━━━ MATERIAL SHOWN

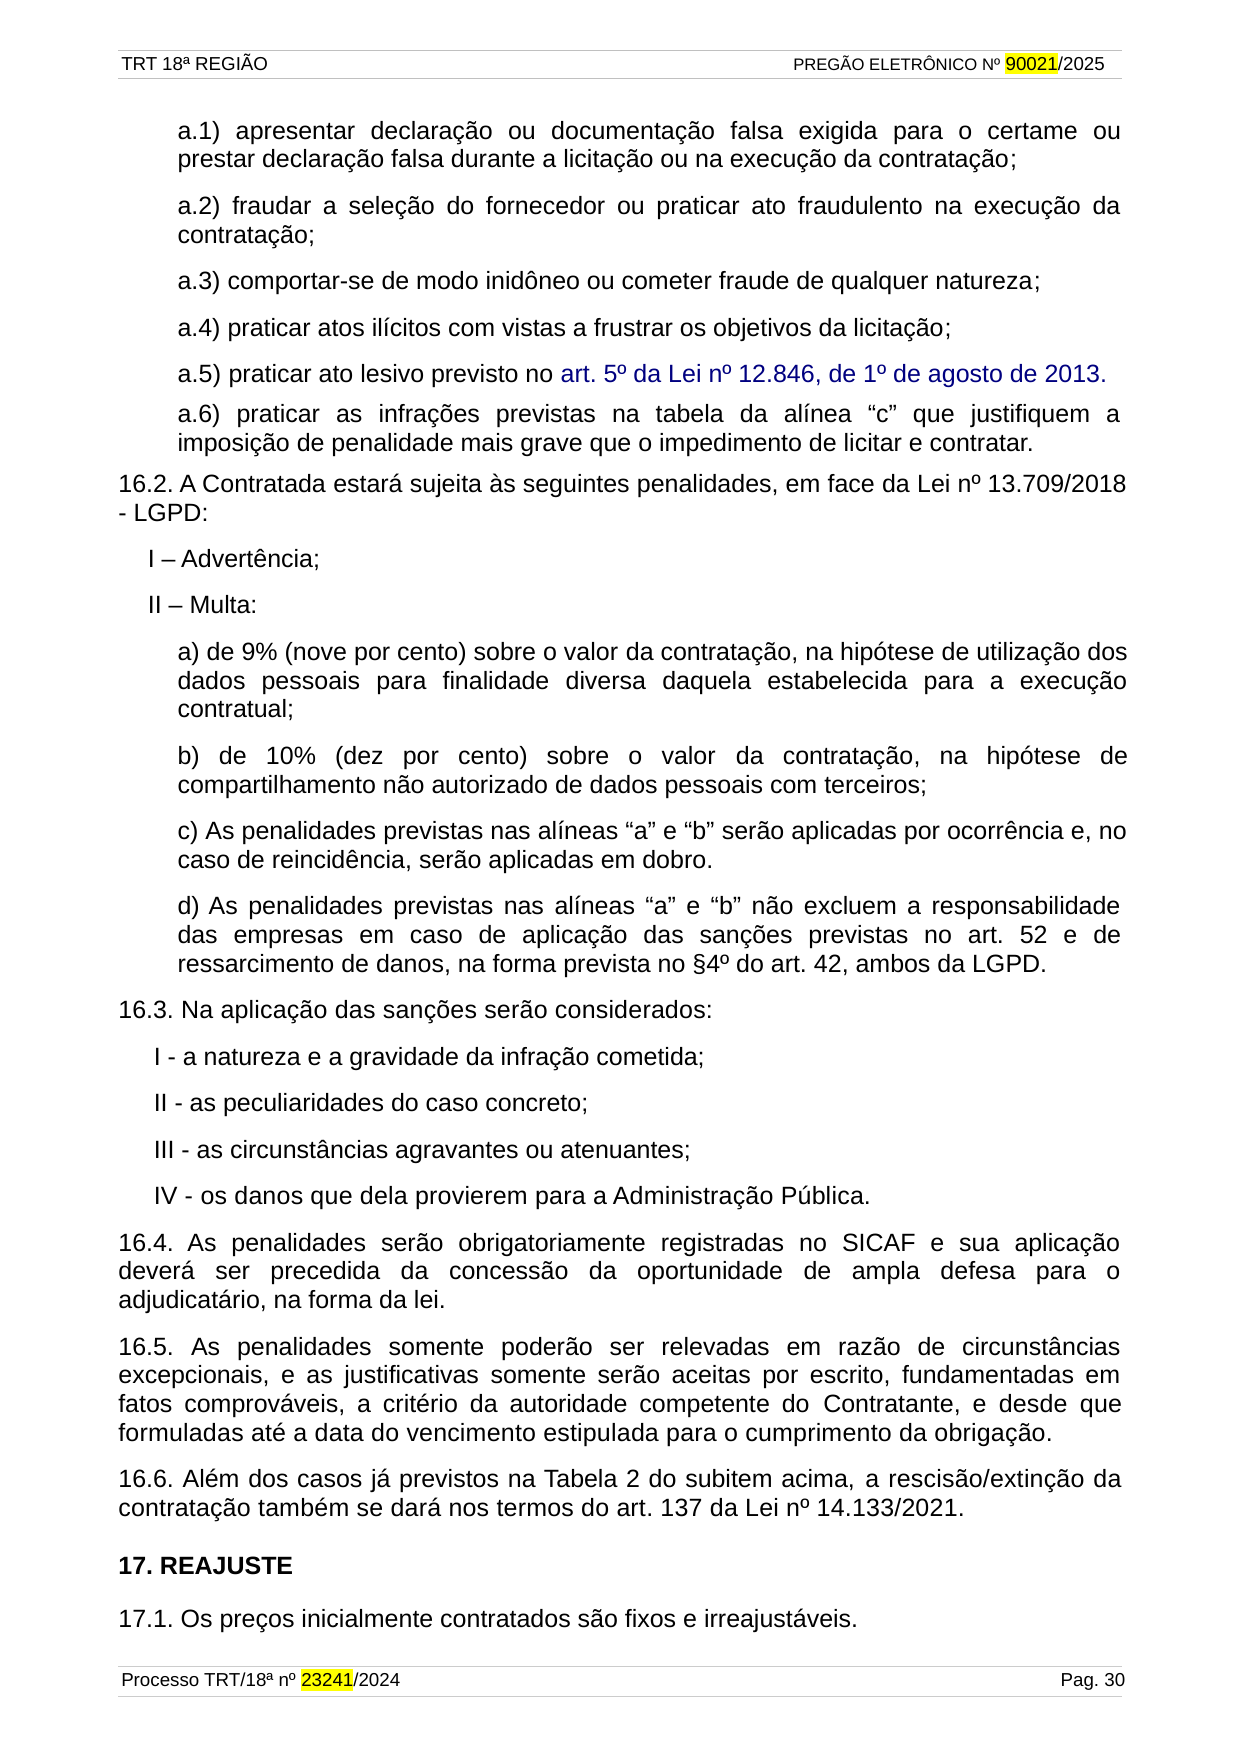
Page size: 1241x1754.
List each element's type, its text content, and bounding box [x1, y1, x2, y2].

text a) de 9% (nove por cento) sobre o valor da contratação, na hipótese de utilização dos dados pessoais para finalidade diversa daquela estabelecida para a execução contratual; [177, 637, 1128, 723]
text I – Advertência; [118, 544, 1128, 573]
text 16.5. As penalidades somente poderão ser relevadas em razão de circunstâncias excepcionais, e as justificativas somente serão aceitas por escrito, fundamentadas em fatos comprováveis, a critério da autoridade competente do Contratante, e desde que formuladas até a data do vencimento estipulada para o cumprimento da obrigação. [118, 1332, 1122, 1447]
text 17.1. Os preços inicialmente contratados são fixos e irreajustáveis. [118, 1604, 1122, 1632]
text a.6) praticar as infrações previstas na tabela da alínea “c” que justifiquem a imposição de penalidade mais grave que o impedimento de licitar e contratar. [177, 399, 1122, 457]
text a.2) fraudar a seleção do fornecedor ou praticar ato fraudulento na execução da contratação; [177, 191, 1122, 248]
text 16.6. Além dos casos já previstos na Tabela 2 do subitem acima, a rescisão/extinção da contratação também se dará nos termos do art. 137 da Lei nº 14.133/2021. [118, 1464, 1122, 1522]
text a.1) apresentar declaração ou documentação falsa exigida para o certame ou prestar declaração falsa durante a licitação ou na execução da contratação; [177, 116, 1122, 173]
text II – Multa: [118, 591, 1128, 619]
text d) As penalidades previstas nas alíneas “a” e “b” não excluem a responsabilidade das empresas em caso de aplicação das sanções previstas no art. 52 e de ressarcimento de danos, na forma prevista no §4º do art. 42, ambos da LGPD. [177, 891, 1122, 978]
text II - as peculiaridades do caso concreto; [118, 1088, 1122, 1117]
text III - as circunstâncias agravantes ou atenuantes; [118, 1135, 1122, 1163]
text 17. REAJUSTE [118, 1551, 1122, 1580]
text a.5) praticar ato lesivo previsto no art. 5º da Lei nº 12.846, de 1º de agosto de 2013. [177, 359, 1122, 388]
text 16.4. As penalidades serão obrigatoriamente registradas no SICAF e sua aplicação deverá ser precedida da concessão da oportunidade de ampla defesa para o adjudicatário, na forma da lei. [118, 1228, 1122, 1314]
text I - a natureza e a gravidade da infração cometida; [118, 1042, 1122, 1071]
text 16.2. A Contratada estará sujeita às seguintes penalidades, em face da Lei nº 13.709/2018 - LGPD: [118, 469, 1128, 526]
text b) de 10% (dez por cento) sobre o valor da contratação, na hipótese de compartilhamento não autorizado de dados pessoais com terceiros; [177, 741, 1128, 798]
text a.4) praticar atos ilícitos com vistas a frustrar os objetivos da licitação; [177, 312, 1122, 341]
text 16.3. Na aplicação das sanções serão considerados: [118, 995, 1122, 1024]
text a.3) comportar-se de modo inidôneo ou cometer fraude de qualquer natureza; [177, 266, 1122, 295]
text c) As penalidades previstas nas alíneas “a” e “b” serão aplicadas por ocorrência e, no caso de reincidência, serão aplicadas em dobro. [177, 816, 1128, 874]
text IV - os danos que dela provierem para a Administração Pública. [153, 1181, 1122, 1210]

━━━━━━

- STATED EXERCISE
Reproduce the stretch of the items from the start through the line containing "List each element's", and leave the picture out of your answer.

- WRITTEN SOLUTION
Page size: 1241x1754.
List each element's type, its text content, and bounding box [x1, y1, x2, y2].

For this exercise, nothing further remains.